Copy the part of the records that starts with the line containing "Por ejemplo, los" and runs through the end of the records, with both ends included. Leave the pictures out of your answer.

[Data entries]
*** Block opens ***
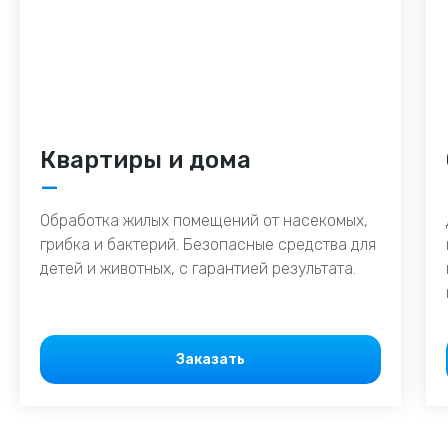
Квартиры и дома
—
Обработка жилых помещений от насекомых,
грибка и бактерий. Безопасные средства для
детей и животных, с гарантией результата.
Заказать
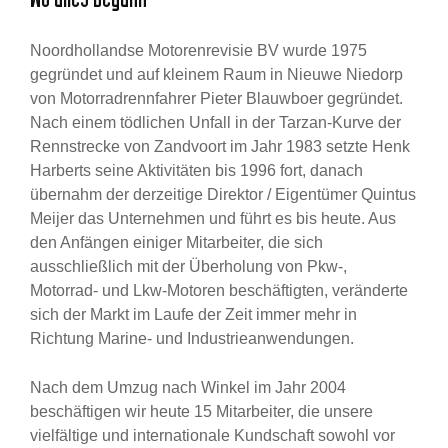
Wo alles begann
Noordhollandse Motorenrevisie BV wurde 1975
gegründet und auf kleinem Raum in Nieuwe Niedorp
von Motorradrennfahrer Pieter Blauwboer gegründet.
Nach einem tödlichen Unfall in der Tarzan-Kurve der
Rennstrecke von Zandvoort im Jahr 1983 setzte Henk
Harberts seine Aktivitäten bis 1996 fort, danach
übernahm der derzeitige Direktor / Eigentümer Quintus
Meijer das Unternehmen und führt es bis heute. Aus
den Anfängen einiger Mitarbeiter, die sich
ausschließlich mit der Überholung von Pkw-,
Motorrad- und Lkw-Motoren beschäftigten, veränderte
sich der Markt im Laufe der Zeit immer mehr in
Richtung Marine- und Industrieanwendungen.
Nach dem Umzug nach Winkel im Jahr 2004
beschäftigen wir heute 15 Mitarbeiter, die unsere
vielfältige und internationale Kundschaft sowohl vor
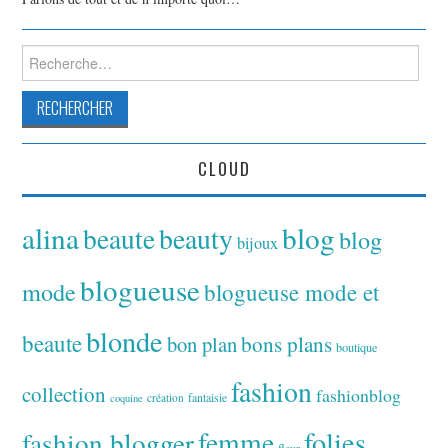
Rechercher :
CLOUD
alina
blog
beaute
beauty
blog
bijoux
blogueuse
mode
blogueuse mode et
blonde
beaute
bon plan
bons plans
boutique
fashion
collection
fashionblog
fantaisie
création
coquine
folies
fashion blogger
femme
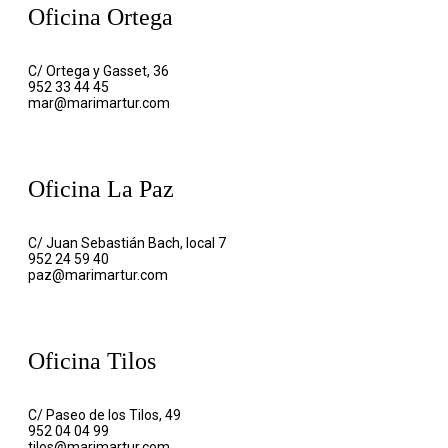
Oficina Ortega
C/ Ortega y Gasset, 36
952 33 44 45
mar@marimartur.com
Oficina La Paz
C/ Juan Sebastián Bach, local 7
952 24 59 40
paz@marimartur.com
Oficina Tilos
C/ Paseo de los Tilos, 49
952 04 04 99
tilos@marimartur.com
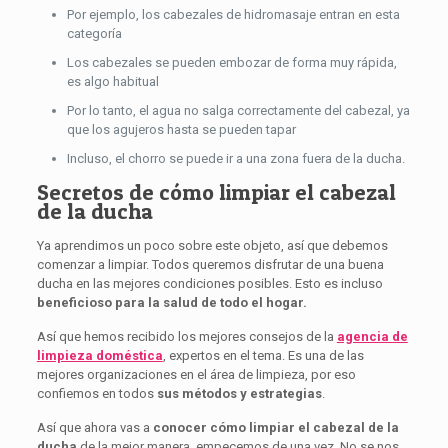
Por ejemplo, los cabezales de hidromasaje entran en esta
categoría
Los cabezales se pueden embozar de forma muy rápida,
es algo habitual
Por lo tanto, el agua no salga correctamente del cabezal, ya
que los agujeros hasta se pueden tapar
Incluso, el chorro se puede ir a una zona fuera de la ducha.
Secretos de cómo limpiar el cabezal
de la ducha
Ya aprendimos un poco sobre este objeto, así que debemos
comenzar a limpiar. Todos queremos disfrutar de una buena
ducha en las mejores condiciones posibles. Esto es incluso
beneficioso para la salud de todo el hogar.
Así que hemos recibido los mejores consejos de la
agencia de
limpieza doméstica
, expertos en el tema. Es una de las
mejores organizaciones en el área de limpieza, por eso
confiemos en todos
sus
métodos y estrategias
.
Así que ahora vas a
conocer cómo limpiar el cabezal de la
ducha
de la mejor manera, empecemos de una vez. No se nos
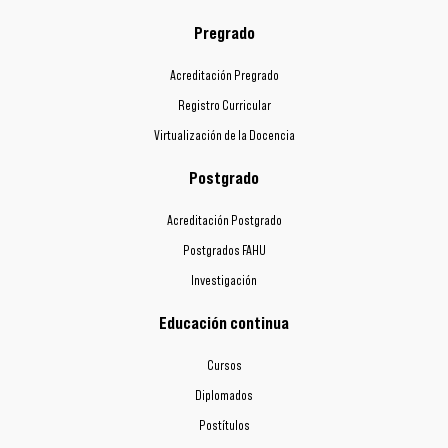
Pregrado
Acreditación Pregrado
Registro Curricular
Virtualización de la Docencia
Postgrado
Acreditación Postgrado
Postgrados FAHU
Investigación
Educación continua
Cursos
Diplomados
Postítulos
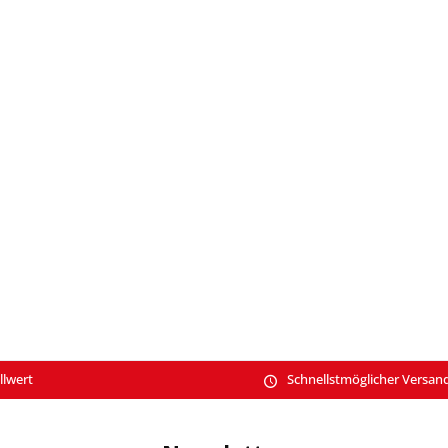
llwert
Schnellstmöglicher Versan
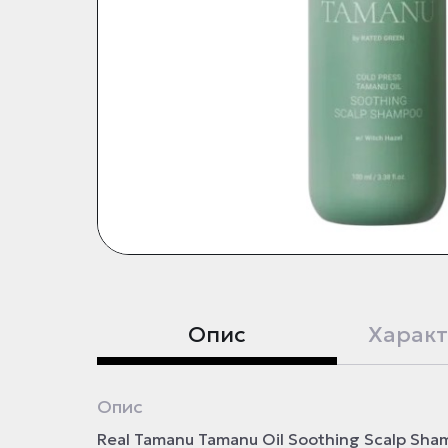
Опис
Характ
Опис
Real Tamanu Tamanu Oil Soothing Scalp Sh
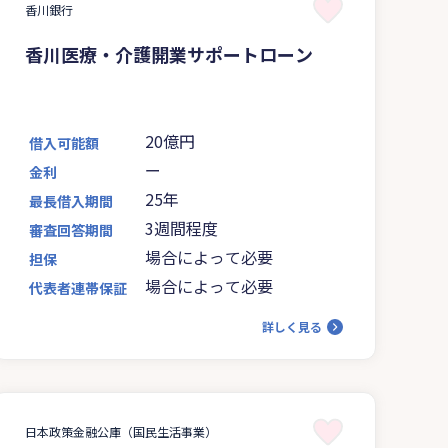
香川銀行
香川医療・介護開業サポートローン
20億円
借入可能額
ー
金利
25年
最長借入期間
3週間程度
審査回答期間
場合によって必要
担保
場合によって必要
代表者連帯保証
詳しく見る
日本政策金融公庫（国民生活事業）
*** Block closes ***
Solution to this exercise
Por ejemplo, los cabezales de hidromasaje entran en esta
categoría
Los cabezales se pueden embozar de forma muy rápida,
es algo habitual
Por lo tanto, el agua no salga correctamente del cabezal, ya
que los agujeros hasta se pueden tapar
Incluso, el chorro se puede ir a una zona fuera de la ducha.
Secretos de cómo limpiar el cabezal
de la ducha
Ya aprendimos un poco sobre este objeto, así que debemos
comenzar a limpiar. Todos queremos disfrutar de una buena
ducha en las mejores condiciones posibles. Esto es incluso
beneficioso para la salud de todo el hogar.
Así que hemos recibido los mejores consejos de la
agencia de
limpieza doméstica
, expertos en el tema. Es una de las
mejores organizaciones en el área de limpieza, por eso
confiemos en todos
sus
métodos y estrategias
.
Así que ahora vas a
conocer cómo limpiar el cabezal de la
ducha
de la mejor manera, empecemos de una vez. No se nos
Pregrado
Acreditación Pregrado
Registro Curricular
Virtualización de la Docencia
Postgrado
Acreditación Postgrado
Postgrados FAHU
Investigación
Educación continua
Cursos
Diplomados
Postítulos
llwert
Schnellstmöglicher Versan
Опис
Характ
Опис
Real Tamanu Tamanu Oil Soothing Scalp Sh
香川銀行
香川医療・介護開業サポートローン
20億円
借入可能額
ー
金利
25年
最長借入期間
3週間程度
審査回答期間
場合によって必要
担保
場合によって必要
代表者連帯保証
詳しく見る
日本政策金融公庫（国民生活事業）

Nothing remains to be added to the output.